- **WHAT IS NEEDED**:
From the line with "left elbow: (169, 223)" to the line with "right back paw: (43, 250)", retype every line exactly, including those two, and leave out the rest of the data below.

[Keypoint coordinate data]
Segment Open

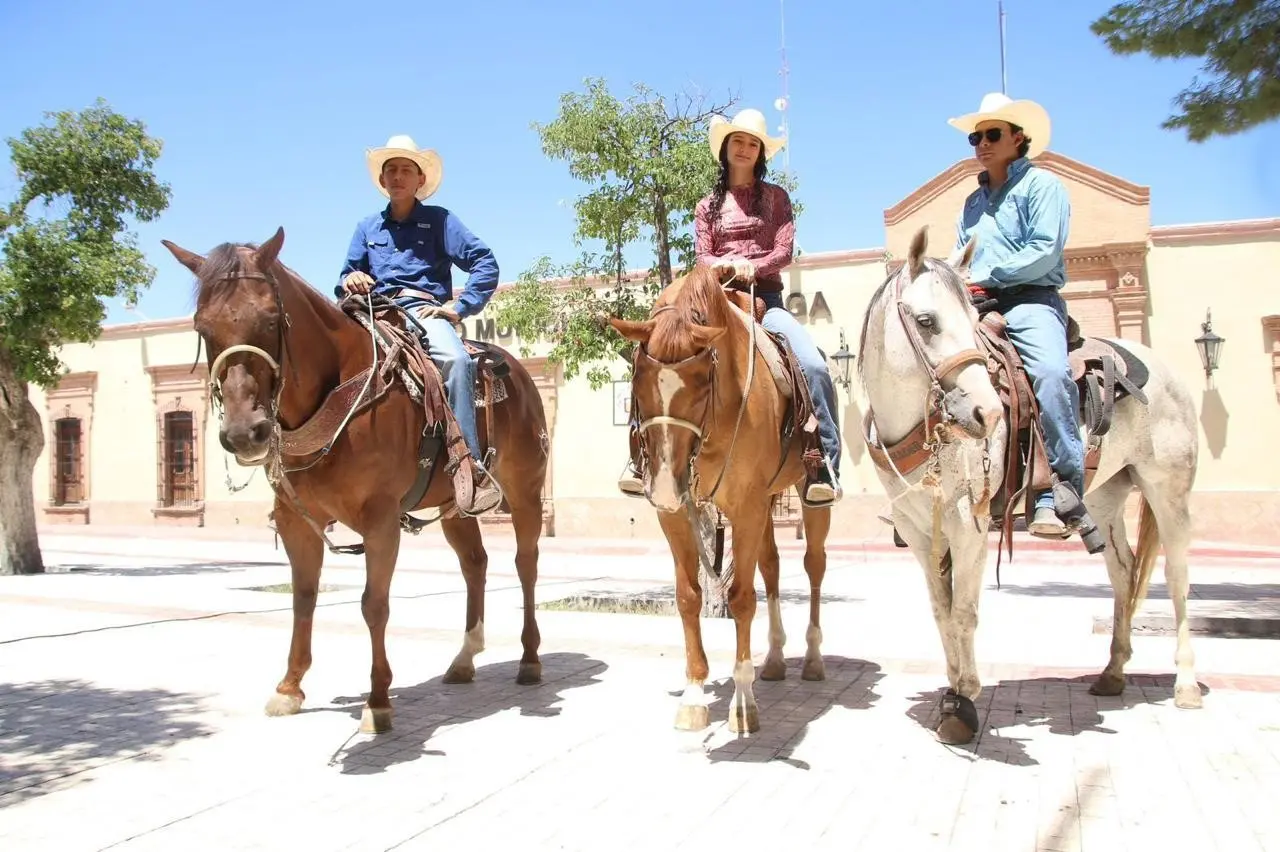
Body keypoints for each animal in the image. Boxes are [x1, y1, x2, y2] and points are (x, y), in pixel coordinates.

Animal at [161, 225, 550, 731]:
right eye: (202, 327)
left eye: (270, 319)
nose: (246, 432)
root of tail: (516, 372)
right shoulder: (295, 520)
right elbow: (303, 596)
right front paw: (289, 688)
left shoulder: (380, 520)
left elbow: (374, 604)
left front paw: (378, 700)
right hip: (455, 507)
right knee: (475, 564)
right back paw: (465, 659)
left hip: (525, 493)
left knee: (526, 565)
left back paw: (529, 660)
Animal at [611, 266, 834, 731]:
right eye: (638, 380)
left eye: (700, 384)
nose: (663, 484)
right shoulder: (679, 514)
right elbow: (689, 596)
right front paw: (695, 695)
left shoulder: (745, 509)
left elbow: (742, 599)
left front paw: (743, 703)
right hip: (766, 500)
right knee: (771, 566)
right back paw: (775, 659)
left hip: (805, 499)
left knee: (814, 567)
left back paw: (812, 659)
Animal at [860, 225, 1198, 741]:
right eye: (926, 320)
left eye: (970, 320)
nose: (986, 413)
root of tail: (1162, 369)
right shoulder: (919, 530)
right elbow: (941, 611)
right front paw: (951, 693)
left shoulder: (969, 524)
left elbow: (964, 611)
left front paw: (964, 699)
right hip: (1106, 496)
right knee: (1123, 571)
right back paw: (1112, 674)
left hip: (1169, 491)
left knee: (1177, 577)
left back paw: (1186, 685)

Segment Closed
Segment Open

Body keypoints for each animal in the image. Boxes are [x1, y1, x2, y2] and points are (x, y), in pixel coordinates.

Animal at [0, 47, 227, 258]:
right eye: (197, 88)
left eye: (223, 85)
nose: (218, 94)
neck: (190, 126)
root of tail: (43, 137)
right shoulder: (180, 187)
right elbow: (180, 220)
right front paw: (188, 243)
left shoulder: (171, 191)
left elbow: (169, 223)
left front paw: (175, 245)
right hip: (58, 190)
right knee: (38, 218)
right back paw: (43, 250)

Segment Closed
Segment Open

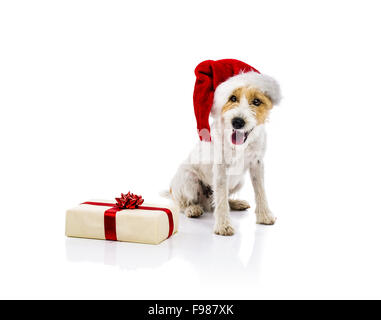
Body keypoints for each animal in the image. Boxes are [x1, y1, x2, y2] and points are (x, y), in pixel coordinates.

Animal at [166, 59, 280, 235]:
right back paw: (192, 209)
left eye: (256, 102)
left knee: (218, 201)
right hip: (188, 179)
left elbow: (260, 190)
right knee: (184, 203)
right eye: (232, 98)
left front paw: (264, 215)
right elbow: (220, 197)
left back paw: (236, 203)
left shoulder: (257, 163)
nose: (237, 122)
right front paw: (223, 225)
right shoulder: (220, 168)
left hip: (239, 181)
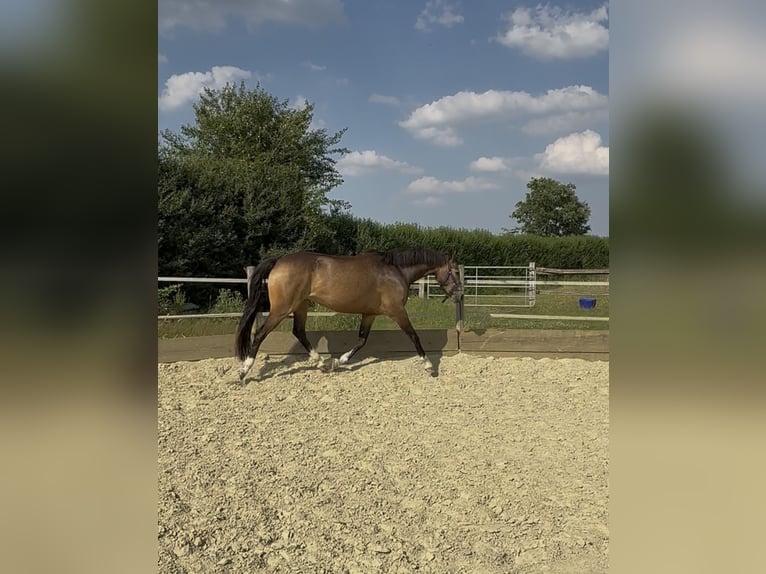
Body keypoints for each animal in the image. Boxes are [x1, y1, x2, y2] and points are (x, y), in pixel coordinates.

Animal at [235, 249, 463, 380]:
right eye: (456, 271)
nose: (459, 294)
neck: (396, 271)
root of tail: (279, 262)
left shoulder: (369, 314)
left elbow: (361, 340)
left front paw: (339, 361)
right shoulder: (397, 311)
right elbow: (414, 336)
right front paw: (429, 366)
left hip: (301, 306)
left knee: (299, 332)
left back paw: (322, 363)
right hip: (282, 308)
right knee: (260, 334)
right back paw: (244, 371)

Segment Closed

- **RESULT OF THIS EXERCISE**:
left elbow: (169, 223)
left front paw: (175, 245)
right hip: (58, 190)
right knee: (38, 218)
right back paw: (43, 250)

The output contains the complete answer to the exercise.